[Supplied material]

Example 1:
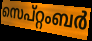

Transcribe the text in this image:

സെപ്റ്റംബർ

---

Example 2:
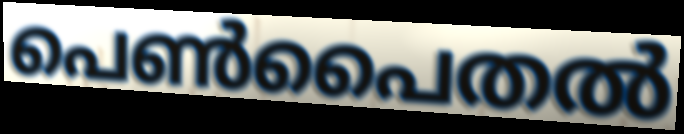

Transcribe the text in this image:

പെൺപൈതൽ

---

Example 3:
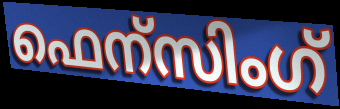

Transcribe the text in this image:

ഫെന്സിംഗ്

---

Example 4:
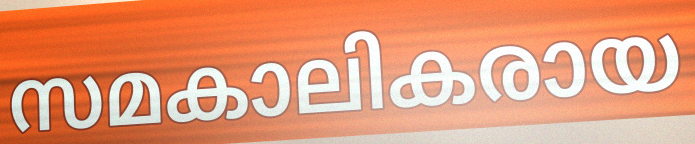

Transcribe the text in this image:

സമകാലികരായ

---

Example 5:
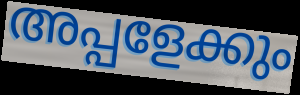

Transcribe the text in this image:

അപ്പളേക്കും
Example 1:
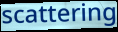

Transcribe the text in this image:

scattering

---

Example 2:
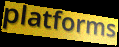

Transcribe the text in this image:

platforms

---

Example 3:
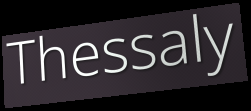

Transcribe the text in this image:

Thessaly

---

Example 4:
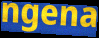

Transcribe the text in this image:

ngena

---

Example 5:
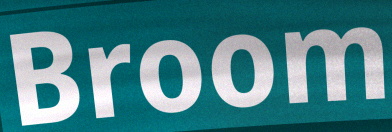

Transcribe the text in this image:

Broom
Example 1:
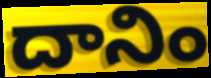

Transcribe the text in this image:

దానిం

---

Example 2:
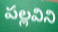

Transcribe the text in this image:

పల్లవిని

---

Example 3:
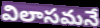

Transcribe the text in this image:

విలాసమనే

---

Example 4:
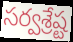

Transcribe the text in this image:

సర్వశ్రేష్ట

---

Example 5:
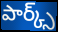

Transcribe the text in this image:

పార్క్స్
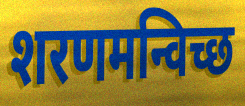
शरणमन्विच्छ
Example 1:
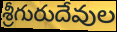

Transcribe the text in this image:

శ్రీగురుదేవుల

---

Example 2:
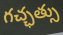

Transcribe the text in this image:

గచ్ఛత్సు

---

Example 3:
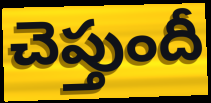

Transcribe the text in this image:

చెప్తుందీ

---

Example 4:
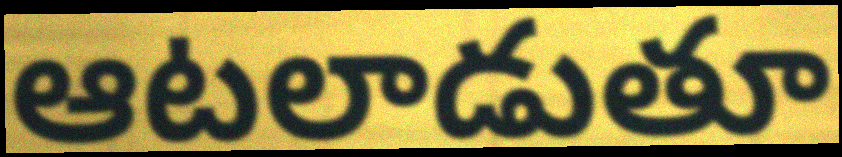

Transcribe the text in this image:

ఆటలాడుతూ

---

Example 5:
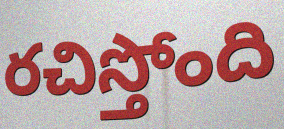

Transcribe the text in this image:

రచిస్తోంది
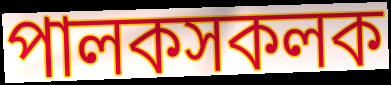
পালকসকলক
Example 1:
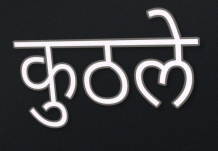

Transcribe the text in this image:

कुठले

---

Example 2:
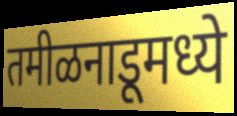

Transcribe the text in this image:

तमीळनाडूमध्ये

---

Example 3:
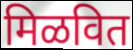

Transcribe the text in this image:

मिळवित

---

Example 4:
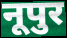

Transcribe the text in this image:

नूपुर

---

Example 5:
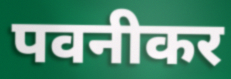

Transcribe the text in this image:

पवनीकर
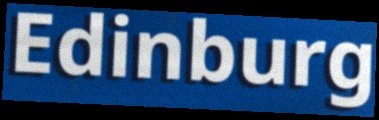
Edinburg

[/Supplied material]

§ Instructions for the task: Without including any picture, reproduce the material above word for word.

§ Response to the exercise:
Example 1:

Transcribe the text in this image:

സെപ്റ്റംബർ

---

Example 2:

Transcribe the text in this image:

പെൺപൈതൽ

---

Example 3:

Transcribe the text in this image:

ഫെന്സിംഗ്

---

Example 4:

Transcribe the text in this image:

സമകാലികരായ

---

Example 5:

Transcribe the text in this image:

അപ്പളേക്കും
Example 1:

Transcribe the text in this image:

scattering

---

Example 2:

Transcribe the text in this image:

platforms

---

Example 3:

Transcribe the text in this image:

Thessaly

---

Example 4:

Transcribe the text in this image:

ngena

---

Example 5:

Transcribe the text in this image:

Broom
Example 1:

Transcribe the text in this image:

దానిం

---

Example 2:

Transcribe the text in this image:

పల్లవిని

---

Example 3:

Transcribe the text in this image:

విలాసమనే

---

Example 4:

Transcribe the text in this image:

సర్వశ్రేష్ట

---

Example 5:

Transcribe the text in this image:

పార్క్స్
शरणमन्विच्छ
Example 1:

Transcribe the text in this image:

శ్రీగురుదేవుల

---

Example 2:

Transcribe the text in this image:

గచ్ఛత్సు

---

Example 3:

Transcribe the text in this image:

చెప్తుందీ

---

Example 4:

Transcribe the text in this image:

ఆటలాడుతూ

---

Example 5:

Transcribe the text in this image:

రచిస్తోంది
পালকসকলক
Example 1:

Transcribe the text in this image:

कुठले

---

Example 2:

Transcribe the text in this image:

तमीळनाडूमध्ये

---

Example 3:

Transcribe the text in this image:

मिळवित

---

Example 4:

Transcribe the text in this image:

नूपुर

---

Example 5:

Transcribe the text in this image:

पवनीकर
Edinburg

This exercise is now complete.